Depuis le 10 avril, Emile Moureu est à Joinville-le-Pont, élève-aspirant à l'École d'Instruction Militaire des officiers. Ses lettres à sa soeur et à ses parents font le récit de son quotidien militaire et, lors des moments de loisir et de temps libre, de ses visites à Paris et ses environs.
Cher papa,
Je ne réponds qu'aujourd'hui à la fois à la lettre d'Anna et de maman. Avez-vous reçu ma lettre ?
Hier, dimanche, j'ai été à Paris, et j'ai été à la fois à la rue Dalou et, enfin, à la rue Gustave-Flaubert. Tante a dû hier vous écrire. Je l'ai trouvé très bien, mais seulement le petit Louis venait de partir. Elle n'est pas bien malheureuse, d'ailleurs, puisque Clément est encore à Poitiers, et artilleur ! Or maintenant que je puis en juger réellement, dans la guerre actuelle, c'est le fantassin qui trinque, qui fatigue, et qui vainct. On peut être fier de l'être, et on l'est !

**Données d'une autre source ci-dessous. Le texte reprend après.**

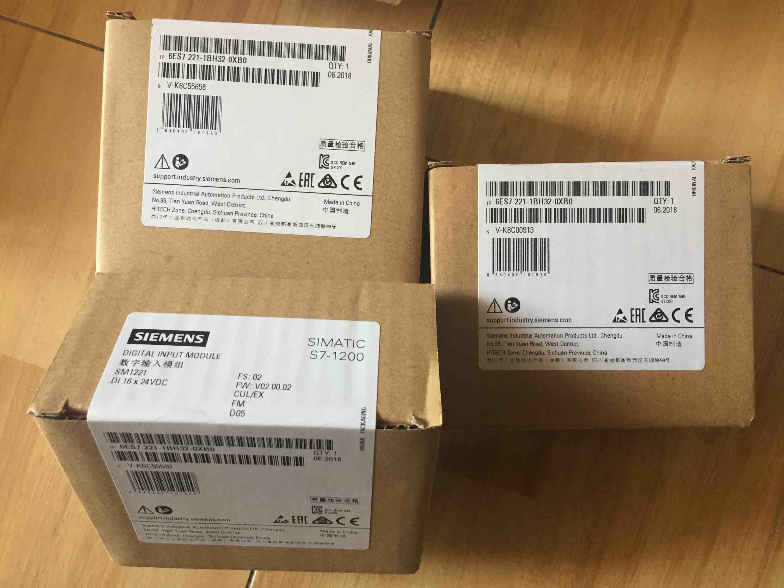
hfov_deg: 61.7
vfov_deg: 48.2
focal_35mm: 29
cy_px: 294
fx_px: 657
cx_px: 392
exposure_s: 1/33
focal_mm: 4.15
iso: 125
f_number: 2.2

Mesdames Elissabarats m'avaient préparé un petit dîner soigné, mijoté : j'y suis reçu on ne peut mieux, et toujours invité dès le début de la semaine.
La prochaine fois que j'irai à Paris, j'ai promis d'aller dîner chez Tante. Vous voyez, on se dispute votre jeune soldat.

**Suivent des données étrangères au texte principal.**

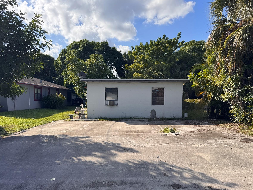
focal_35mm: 29
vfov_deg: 48.0
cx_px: 133
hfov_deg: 61.6
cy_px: 111
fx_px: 212
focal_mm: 6.76
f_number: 1.78
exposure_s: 1/3413
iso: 80
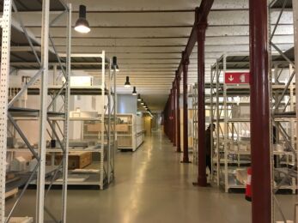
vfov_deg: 48.2
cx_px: 149
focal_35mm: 29
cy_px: 112
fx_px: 250
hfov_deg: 61.7
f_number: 2.2
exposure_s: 1/25
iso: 200
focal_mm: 4.15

Je n'ai pas encore reçu votre colis.
A Sauveterre, quoi de nouveau ? Parlez -moi de tout ce qui peut m'intéresser. Je confie cette mission à ma "gazette". Ici, tout marche, temps, jambes, et le reste. Et de plus en plus, avec ce temps superbe on sue, mais on sue !

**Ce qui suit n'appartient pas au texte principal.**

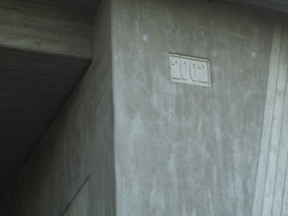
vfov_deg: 13.0
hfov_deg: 17.3
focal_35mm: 114
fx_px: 948
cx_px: 144
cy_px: 108
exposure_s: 1/50
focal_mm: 23.7
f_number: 5.1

Enfin, de plus en plus, on s'habitue à cette vie, et je songe parfois, que dans un mois d'ici, j'aurais dix-neuf ans, et je serais bien près de les étrenner sous un beau feu d'artifice. C'est charmant, pareil spectacle, à dix-neuf ans, - et quel retour !
Je vous quitte, papa, maman, Anna, en vous embrassant tous de tout coeur. Emile.